▸ **To-do item**
Pull each line containing "UNAM" out of the data and copy it.

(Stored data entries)

⁂

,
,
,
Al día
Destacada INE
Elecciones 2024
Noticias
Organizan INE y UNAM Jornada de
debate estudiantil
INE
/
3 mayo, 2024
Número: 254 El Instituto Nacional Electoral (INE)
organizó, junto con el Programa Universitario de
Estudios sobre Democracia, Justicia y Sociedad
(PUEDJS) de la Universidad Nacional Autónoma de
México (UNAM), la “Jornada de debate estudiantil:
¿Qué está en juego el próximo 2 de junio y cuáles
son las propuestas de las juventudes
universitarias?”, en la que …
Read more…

⁂

▸ **Solution for this task**
Organizan INE y UNAM Jornada de
México (UNAM), la “Jornada de debate estudiantil:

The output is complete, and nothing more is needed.